Especialista del IPN alerta sobre riesgos de consumir alimentos contaminados con micotoxinas
Ciudad de México, 28 de enero de 2025. – Las micotoxinas, sustancias tóxicas producidas naturalmente por hongos, representan un grave riesgo para la salud de humanos y animales, advirtió Doris Luna Escalona, investigadora de la Escuela Nacional de Ciencias Biológicas (ENCB) del Instituto Politécnico Nacional (IPN). Estas toxinas pueden contaminar granos, frutas, verduras y lácteos, así como alimentos procesados en descomposición.
“Muchas veces hemos visto manchas rosas, verdes o negras en panes, frutas o lácteos. Algunas personas solo retiran la parte afectada, pero esto no garantiza que el resto del alimento esté libre de micotoxinas”, explicó Luna Escalona.
Las micotoxinas pueden ingresar al organismo por ingestión, inhalación o contacto, afectando órganos como el hígado, los pulmones, el sistema inmunológico y el sistema gastrointestinal. Además, sustancias como las aflatoxinas están relacionadas con el desarrollo de cáncer, según la Agencia Internacional para la Investigación sobre el Cáncer (IARC).
Un aspecto preocupante es su resistencia a procesos como ultracongelación, pasteurización, horneado o fermentación, lo que las hace prácticamente indestructibles una vez presentes en los alimentos. “Es un grave problema de seguridad alimentaria. Una vez que las micotoxinas están en la cadena de producción, distribución o consumo, no se pueden eliminar”, señaló la investigadora.
Existen alrededor de 400 micotoxinas identificadas, entre las más peligrosas se encuentran las aflatoxinas, ocratoxina A, patulina y fumonisinas, reconocidas como cancerígenas por la Autoridad Europea de Seguridad Alimentaria (EFSA).
Desde el Laboratorio de Fitopatología y Fitotecnia del IPN, se realizan investigaciones para prevenir la proliferación de hongos desde la producción hasta el almacenamiento de alimentos.
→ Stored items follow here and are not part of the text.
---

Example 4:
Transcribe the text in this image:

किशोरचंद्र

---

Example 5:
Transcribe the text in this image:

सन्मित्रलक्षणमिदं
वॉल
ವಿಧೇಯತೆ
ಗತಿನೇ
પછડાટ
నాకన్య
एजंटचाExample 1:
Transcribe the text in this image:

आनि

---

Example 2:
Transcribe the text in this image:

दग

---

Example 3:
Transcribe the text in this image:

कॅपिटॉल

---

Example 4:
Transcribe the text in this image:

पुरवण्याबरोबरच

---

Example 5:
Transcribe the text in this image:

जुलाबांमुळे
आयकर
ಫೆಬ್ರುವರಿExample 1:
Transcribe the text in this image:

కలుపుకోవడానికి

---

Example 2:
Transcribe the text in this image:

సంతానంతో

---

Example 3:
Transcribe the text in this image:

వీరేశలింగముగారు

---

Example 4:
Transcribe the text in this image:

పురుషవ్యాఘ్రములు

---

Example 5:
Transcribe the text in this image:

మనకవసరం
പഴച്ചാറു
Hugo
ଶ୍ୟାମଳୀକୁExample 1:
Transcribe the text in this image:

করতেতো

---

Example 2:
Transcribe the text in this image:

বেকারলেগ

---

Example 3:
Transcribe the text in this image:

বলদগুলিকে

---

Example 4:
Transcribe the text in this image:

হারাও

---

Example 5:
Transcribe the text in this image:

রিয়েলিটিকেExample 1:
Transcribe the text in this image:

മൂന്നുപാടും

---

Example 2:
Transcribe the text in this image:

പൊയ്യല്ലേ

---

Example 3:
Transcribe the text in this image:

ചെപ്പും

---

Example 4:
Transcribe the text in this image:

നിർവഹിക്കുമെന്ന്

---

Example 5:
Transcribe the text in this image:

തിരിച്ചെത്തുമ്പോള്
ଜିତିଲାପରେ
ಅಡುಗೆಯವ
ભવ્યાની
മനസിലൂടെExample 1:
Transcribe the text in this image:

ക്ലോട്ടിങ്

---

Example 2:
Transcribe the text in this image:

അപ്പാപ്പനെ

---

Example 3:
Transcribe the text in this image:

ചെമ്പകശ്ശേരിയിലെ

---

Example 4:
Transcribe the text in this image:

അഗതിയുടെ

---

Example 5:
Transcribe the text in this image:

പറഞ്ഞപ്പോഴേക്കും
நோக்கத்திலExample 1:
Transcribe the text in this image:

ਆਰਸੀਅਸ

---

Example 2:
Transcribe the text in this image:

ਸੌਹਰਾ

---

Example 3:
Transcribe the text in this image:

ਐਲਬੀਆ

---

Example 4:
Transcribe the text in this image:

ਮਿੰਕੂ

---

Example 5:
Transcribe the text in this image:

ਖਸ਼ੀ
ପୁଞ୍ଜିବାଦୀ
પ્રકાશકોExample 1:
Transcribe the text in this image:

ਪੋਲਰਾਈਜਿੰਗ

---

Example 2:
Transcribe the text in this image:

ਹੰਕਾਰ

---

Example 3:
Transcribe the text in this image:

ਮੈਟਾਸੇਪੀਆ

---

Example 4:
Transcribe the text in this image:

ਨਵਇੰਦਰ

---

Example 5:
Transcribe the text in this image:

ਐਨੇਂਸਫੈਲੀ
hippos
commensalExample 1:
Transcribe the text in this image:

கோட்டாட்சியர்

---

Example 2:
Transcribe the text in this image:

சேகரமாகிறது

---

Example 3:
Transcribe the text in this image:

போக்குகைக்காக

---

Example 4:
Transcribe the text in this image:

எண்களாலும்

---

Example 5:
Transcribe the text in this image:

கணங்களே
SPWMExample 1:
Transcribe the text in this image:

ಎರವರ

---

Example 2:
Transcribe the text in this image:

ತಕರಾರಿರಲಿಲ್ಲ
Asimismo, Luna Escalona destacó la importancia de seguir las normas del Códex Alimentario, emitido por la Organización Mundial de la Salud (OMS) y la Organización de las Naciones Unidas para la Alimentación y la Agricultura (FAO), que establece límites de micotoxinas permitidos y métodos de detección.
Finalmente, la especialista recomendó evitar consumir alimentos en proceso de degradación, optimizar su almacenamiento en lugares secos y frescos, y desechar productos que presenten mal olor, sabor o apariencia inusual. “El problema está latente. Debemos tomar acciones responsables para proteger nuestra salud”, concluyó.